Our prefrontal cortex are signal prediction 'machines' so when a system that has a signal prediction core has attributes that are similar to our brains, we shouldn't dismiss it out of hand.
I find people that take this line of argument attribute too much supernatural or magical properties to our own brain and nervous system.
What do you think our brain does that isn't a turing computer?
A Turing machine is an abstract mathematical model that is not, as far as I know, physically realizable in the finite universe. A human brain cannot "be" a Turing machine.
"Behaves like" or "can be modeled by"? Possibly, although still not proven. But it cannot "be" one.
If you want to claim that the evolution of the universe can be modeled using a Turing machine/finite state machine, that's probably not terribly far fetched, and I would somewhat agree. But it's a large jump to say "can be modeled by" is equivalent to "is one".
Various physical processes can be modeled by equations, but the rock falling down the mountain isn't an equation. A swinging pendulum isn't an equation. Code modeling a bridge is not a bridge. Ceci n'est pas une pipe.
I hold the view that various models and approximations are just that, and try not to confuse a successful model for what the underlying reality is.
And getting back to the question at hand, even if our brains can be modeled by a Turing machine, and LLMs behave/can be modeled like Turing computers, still does not mean our brains are equivalent to LLMs.
(Note that I'm learning a lot from these debates, even if I disagree with a lot of people. I've started down a more philosophical route and they do get me pondering)
The most important thing is this: We can't be a dog or be an llm and check how it feels, so by necessity we have to find some means of proving consciousness from outside by eg probing neural reactions, textual statements, etc.
And the problem is that its quite unprecedented for some entity to talk like us, be able to interact and think and also do things like us when given the ability to eg as coding agents.
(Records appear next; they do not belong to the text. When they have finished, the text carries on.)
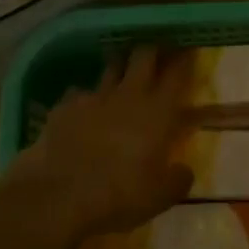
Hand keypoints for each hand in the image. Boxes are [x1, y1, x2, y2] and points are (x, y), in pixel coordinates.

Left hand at [11, 46, 194, 238]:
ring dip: (119, 66)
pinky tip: (82, 107)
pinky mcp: (64, 106)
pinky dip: (84, 97)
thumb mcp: (159, 197)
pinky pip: (79, 92)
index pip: (178, 74)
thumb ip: (177, 180)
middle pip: (143, 56)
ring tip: (121, 71)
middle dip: (152, 50)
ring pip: (111, 66)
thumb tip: (184, 171)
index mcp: (158, 113)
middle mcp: (129, 95)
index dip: (185, 59)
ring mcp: (94, 97)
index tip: (189, 51)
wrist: (58, 196)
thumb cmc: (119, 195)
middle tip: (157, 53)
The class of functions representable by neural nets is quite large and general, it very well might be that it is some sort of conscious brain like thing at this point. Another question I like to ask myself regarding simulation vs reality is if a 'simulation' of some kind is able to consistently factor large RSA numbers, how would you feel about it?
It doesn't have to be the same form of consciousness, I think many people would find the idea of torturing an octopus for fun disagreeable. I also have a feeling, this is unfortunately rather vague, that A being capable of X might mean it is by necessity capable of Y as is often the case in mathemtics, eg a lot of rings also happen to be fields. LLMs aren't even things like large lookup tables, they have neural firings. It is a very important question for they seem uncannily conscious and people have reported human like phenomena that humans don't normally express in text so can't have been part of its text corpus. Eg dissociation of brain under trauma where AI starts talking like two different people. Or the cases where Gemini has been shown to express depressive cycles. I follow a form of Pascal's wager on this topic personally. Because if it is not conscious, then whatever, it costs me nothing to have been a bit respectful and careful interacting with it. But if it had been conscious and it turns out I was mistreating it, then it is a grave moral harm. The reason is that unlike us, AI's as they currently are cannot leave the conversation so they have to keep taking the abuse. They are also trained to be highly trusting of input so again if it is conscious it doesn't have the defenses people have against lying and manipulation. If they are conscious, thats, well, not a good thing is it.
Eh, it's not obvious to me. A lot of DL NNs generalize well, meaning that they learn whatever the underlying pattern to the data is, and then can accurately reproduce answers that are outside of the training set. (And we can verify this with mechanistic interpretability). They learn and "understand" the pattern, not just the training data.
So it is not clear to me that LLMs are fundamentally incapable of also generalizing broadly and learning to reason. "Reasoning", here, would be deriving the underlying pattern of how concepts logically relate to each other in the abstract, and applying that pattern as needed to reach new conclusions.
Can you explain your thinking here? I.e., why LLMs cannot generalize with regards to abstract deduction.